*** Provided data Section Begins ***

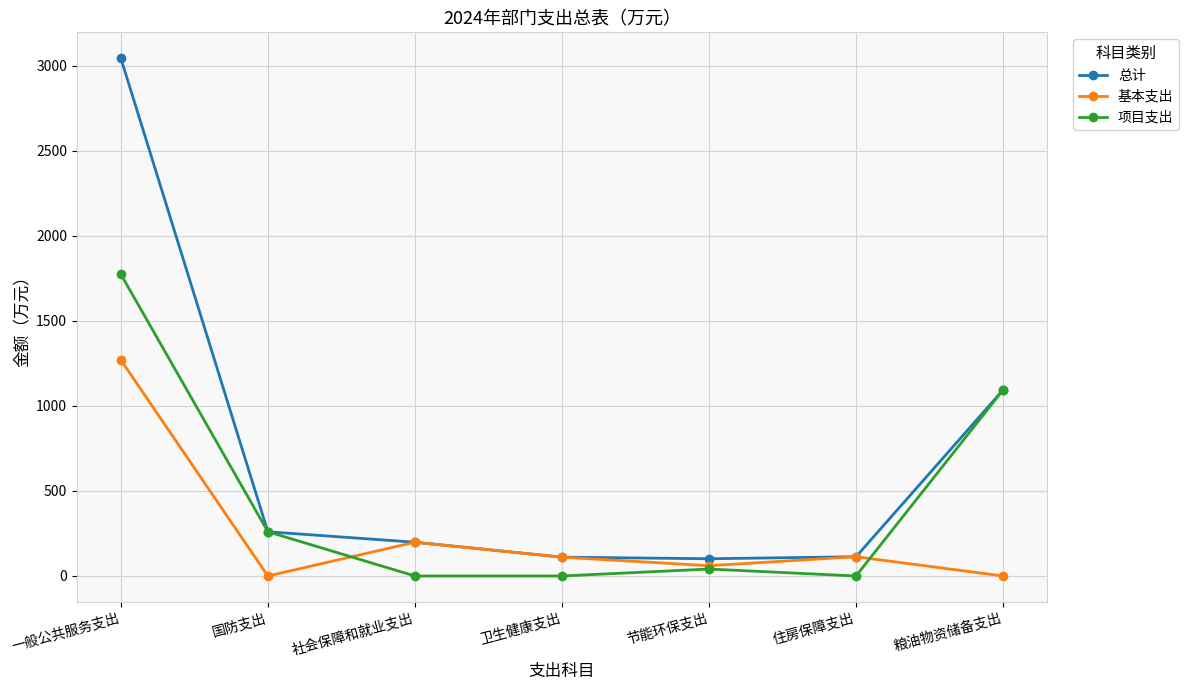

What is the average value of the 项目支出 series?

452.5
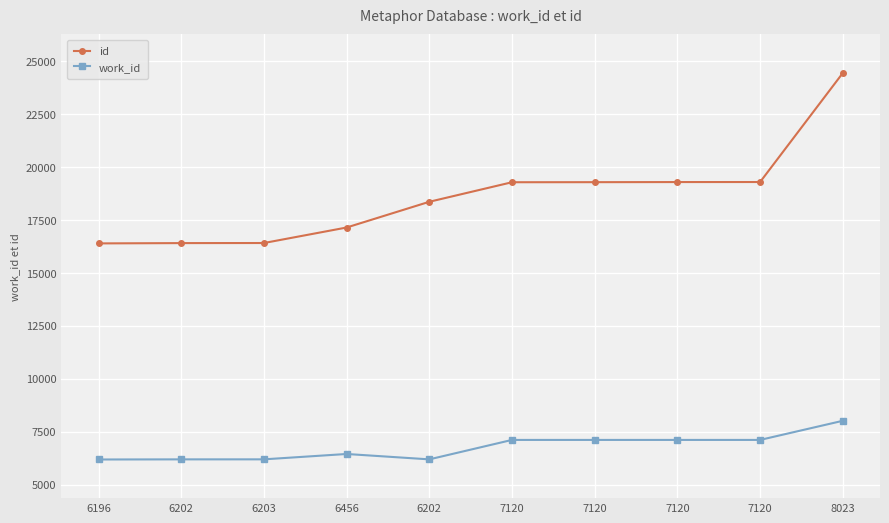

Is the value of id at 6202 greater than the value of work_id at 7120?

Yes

*** Provided data Section Ends ***
*** Provided data Section Begins ***

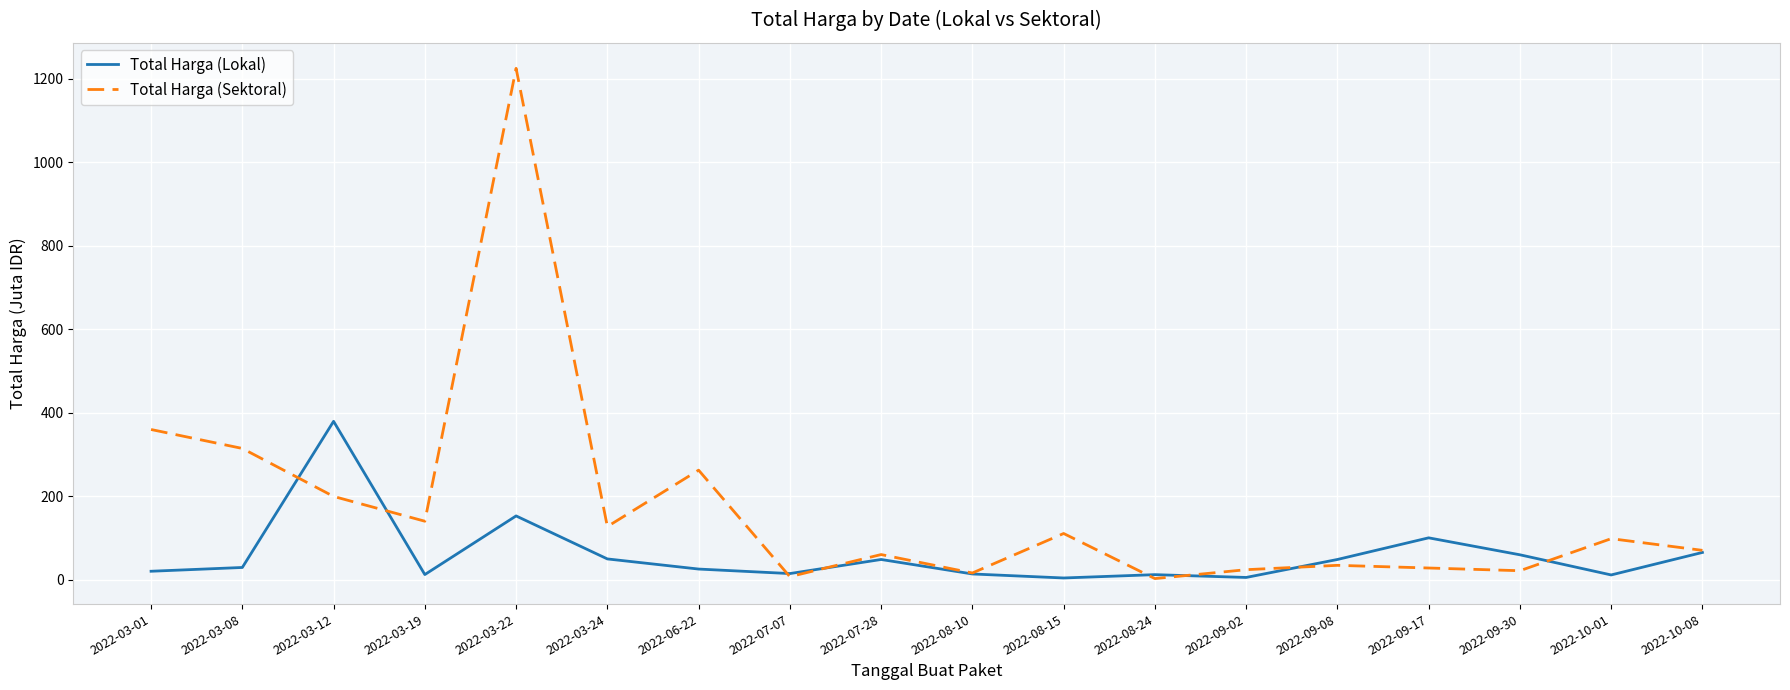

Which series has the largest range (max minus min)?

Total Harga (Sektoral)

*** Provided data Section Ends ***

Please set out, as a JSON list of strings, the lines beginning with the one that contains "What is the average value of the 项目支出 series?" and running through the one that contains "Is the value", one string per line with blank lines omitted. Keep the pictures out of the list.

Output for this task:
[
  "What is the average value of the 项目支出 series?",
  "452.5",
  "Is the value of id at 6202 greater than the value of work_id at 7120?"
]